Record set ->
++++++++++
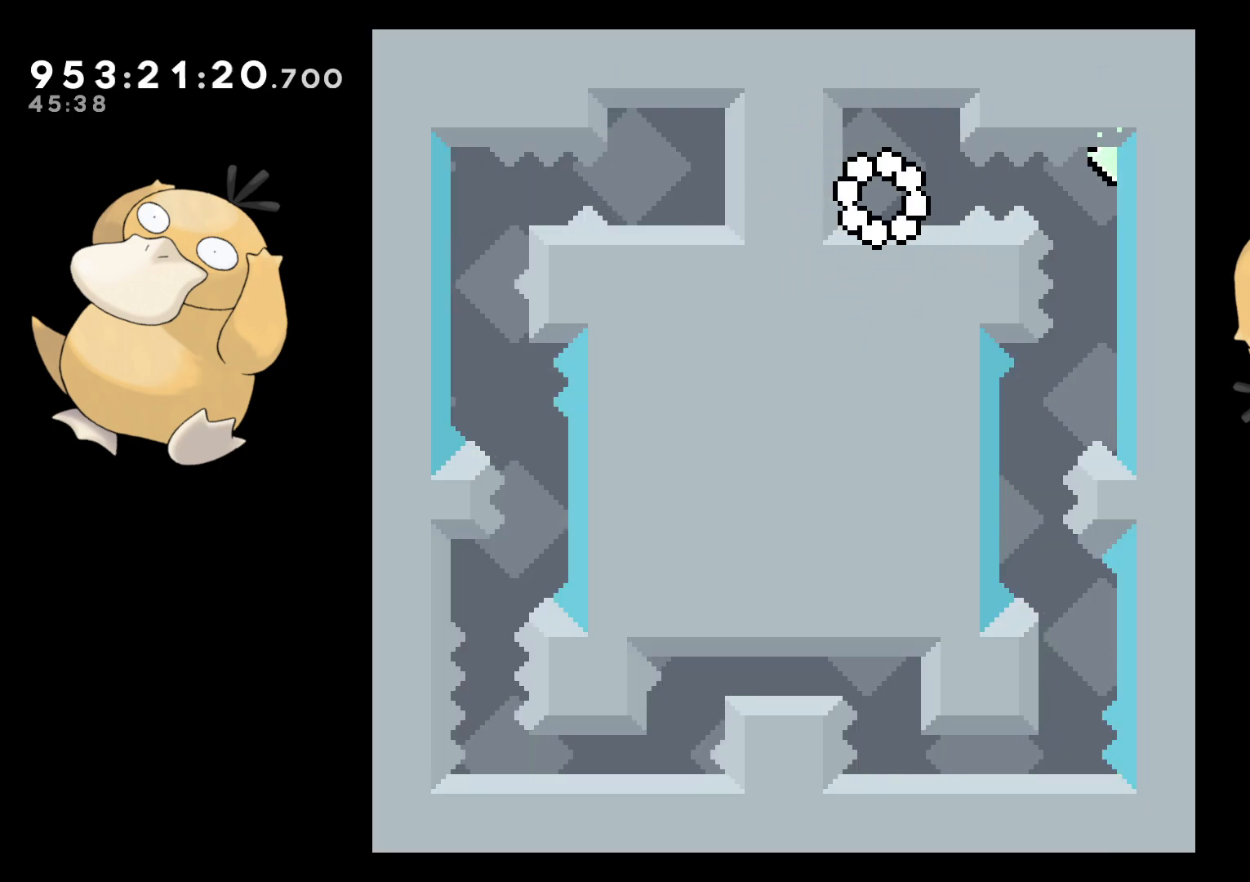
{"buttons": [], "left_stick": "center", "right_stick": "center", "events": [[83, "DPAD_RIGHT", "down"], [133, "B", "down"], [183, "R1", "down"], [250, "B", "up"], [283, "R1", "up"], [433, "DPAD_RIGHT", "up"]]}
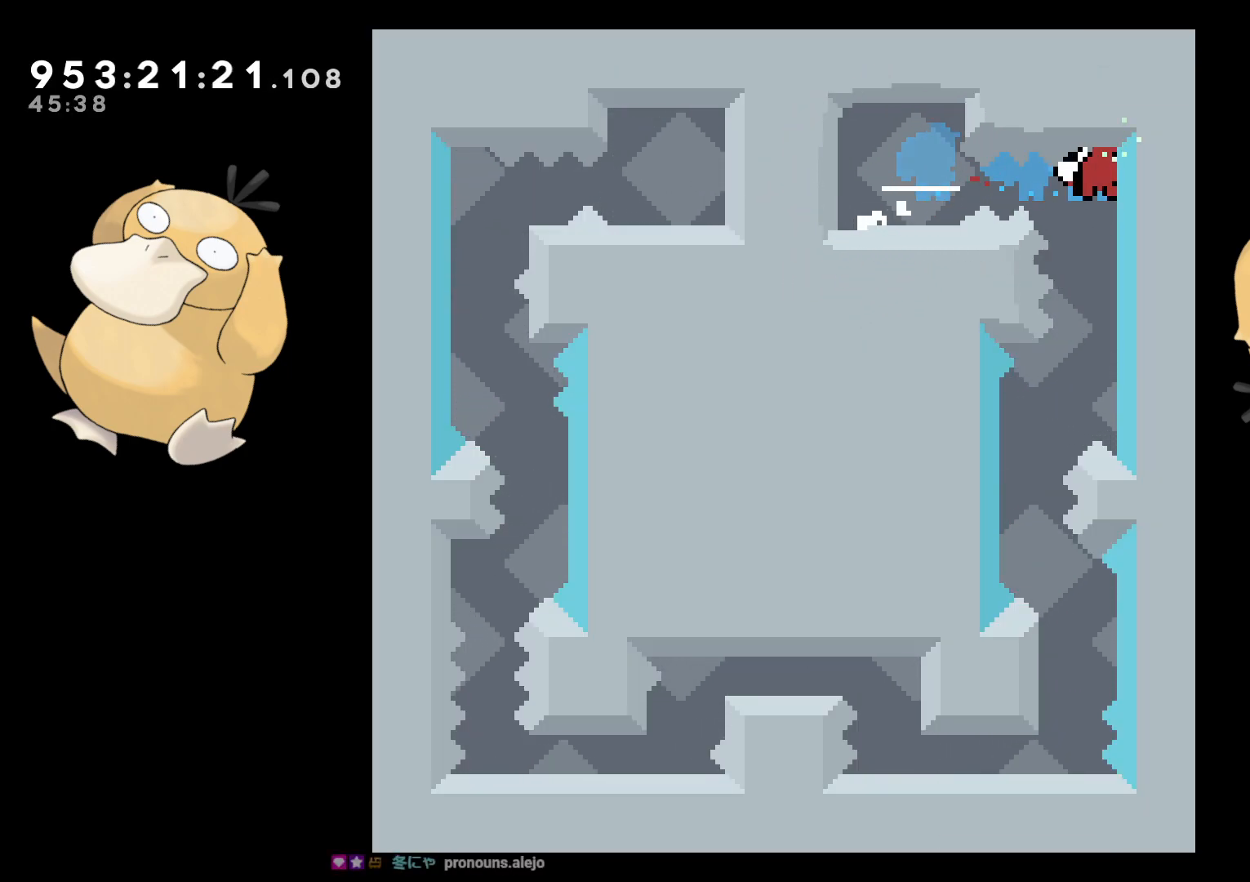
{"buttons": [], "left_stick": "center", "right_stick": "center", "events": [[183, "DPAD_LEFT", "down"], [450, "DPAD_LEFT", "up"]]}
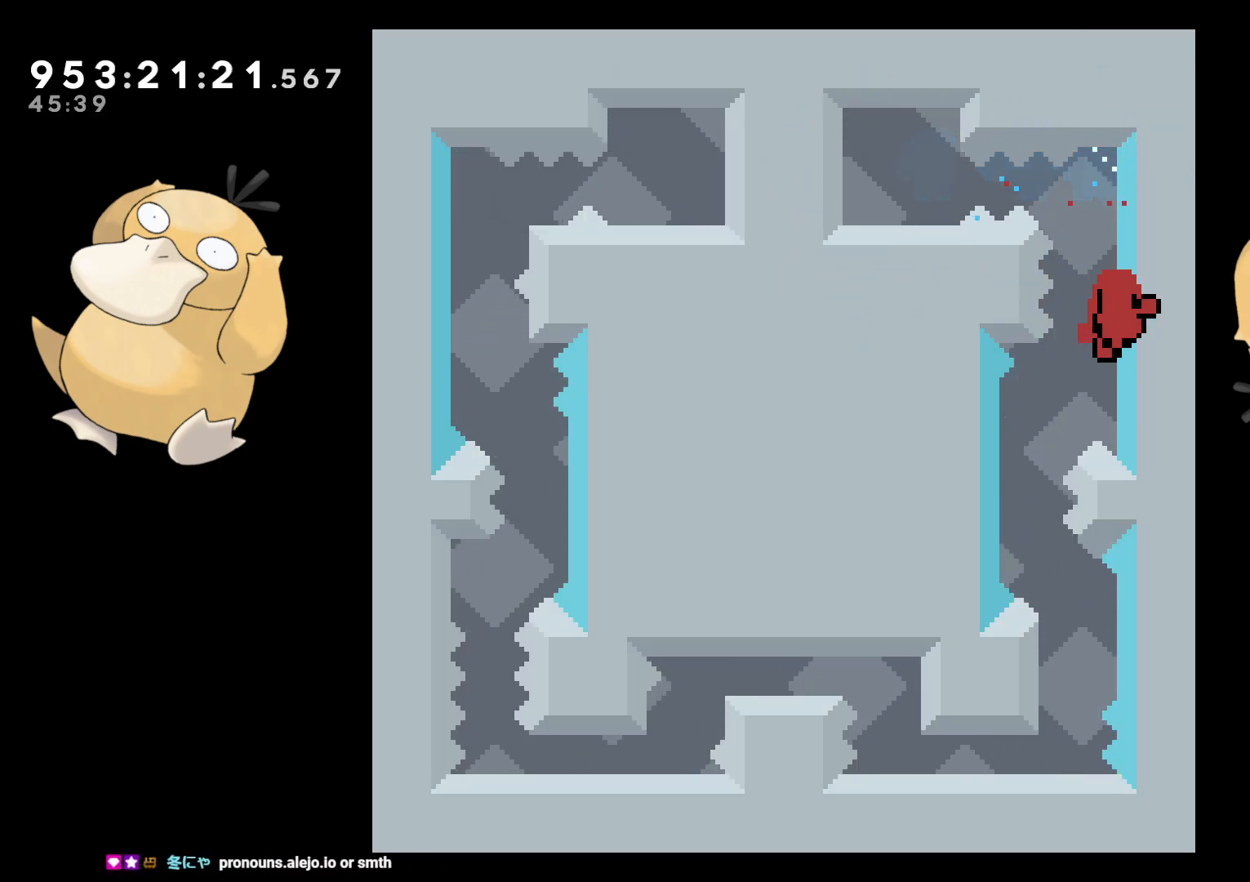
{"buttons": [], "left_stick": "center", "right_stick": "center", "events": [[67, "DPAD_DOWN", "down"], [67, "DPAD_RIGHT", "down"], [83, "DPAD_RIGHT", "up"], [100, "DPAD_DOWN", "up"], [233, "A", "down"], [400, "A", "up"]]}
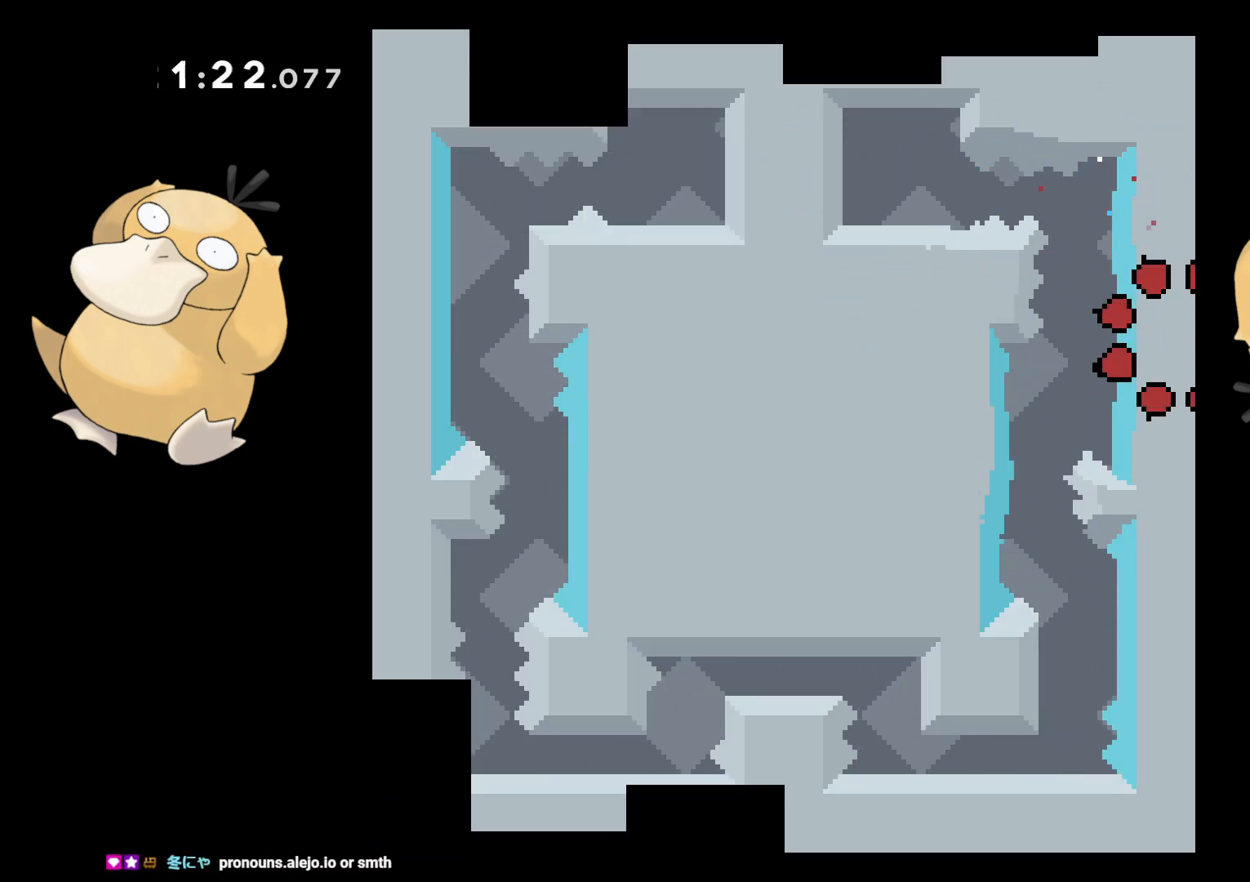
{"buttons": [], "left_stick": "center", "right_stick": "center", "events": []}
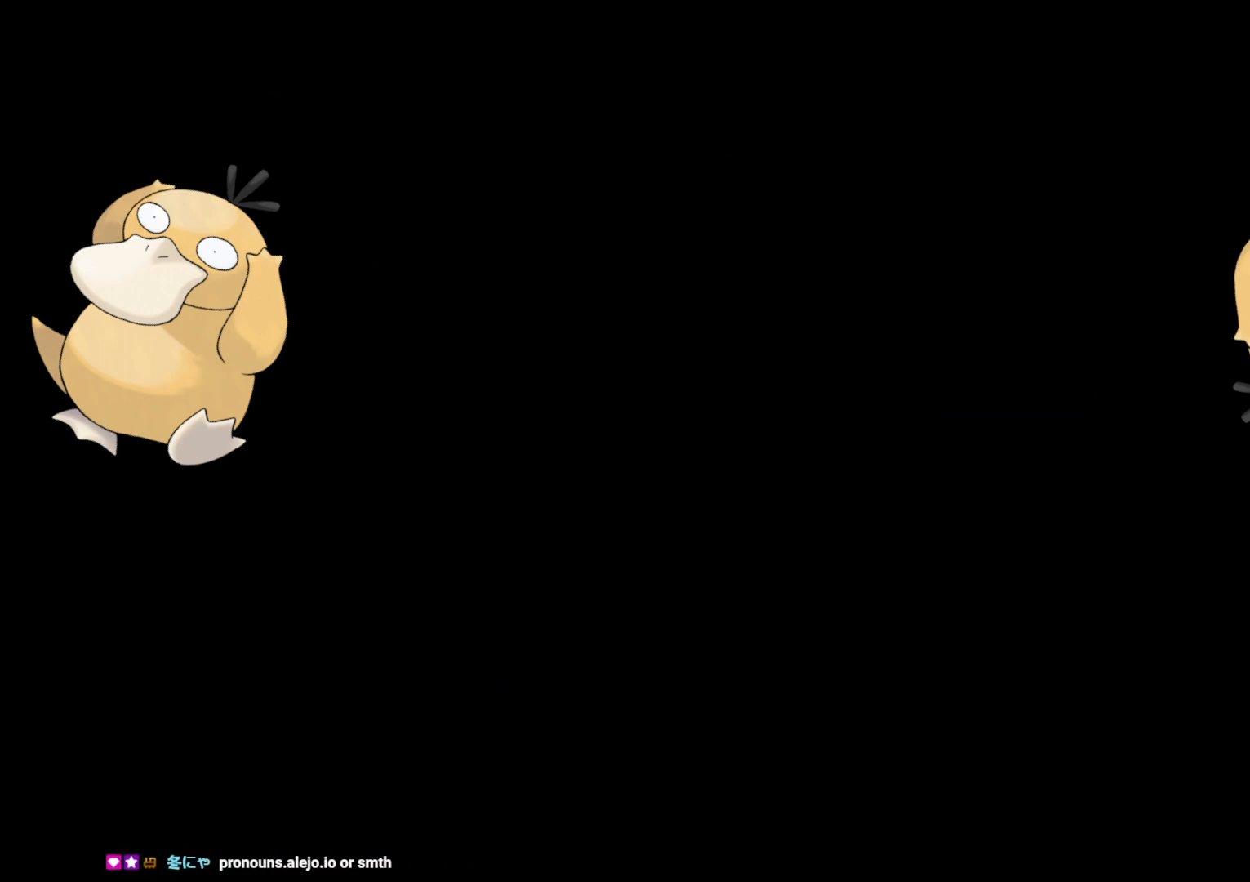
{"buttons": ["B", "DPAD_RIGHT"], "left_stick": "center", "right_stick": "center", "events": [[433, "DPAD_RIGHT", "down"], [467, "B", "down"]]}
++++++++++
Required work ->
Exactly as given, set down each line of the material, but include no pictures.

Reply ->
{"buttons": [], "left_stick": "center", "right_stick": "center", "events": [[83, "DPAD_RIGHT", "down"], [133, "B", "down"], [183, "R1", "down"], [250, "B", "up"], [283, "R1", "up"], [433, "DPAD_RIGHT", "up"]]}
{"buttons": [], "left_stick": "center", "right_stick": "center", "events": [[183, "DPAD_LEFT", "down"], [450, "DPAD_LEFT", "up"]]}
{"buttons": [], "left_stick": "center", "right_stick": "center", "events": [[67, "DPAD_DOWN", "down"], [67, "DPAD_RIGHT", "down"], [83, "DPAD_RIGHT", "up"], [100, "DPAD_DOWN", "up"], [233, "A", "down"], [400, "A", "up"]]}
{"buttons": [], "left_stick": "center", "right_stick": "center", "events": []}
{"buttons": ["B", "DPAD_RIGHT"], "left_stick": "center", "right_stick": "center", "events": [[433, "DPAD_RIGHT", "down"], [467, "B", "down"]]}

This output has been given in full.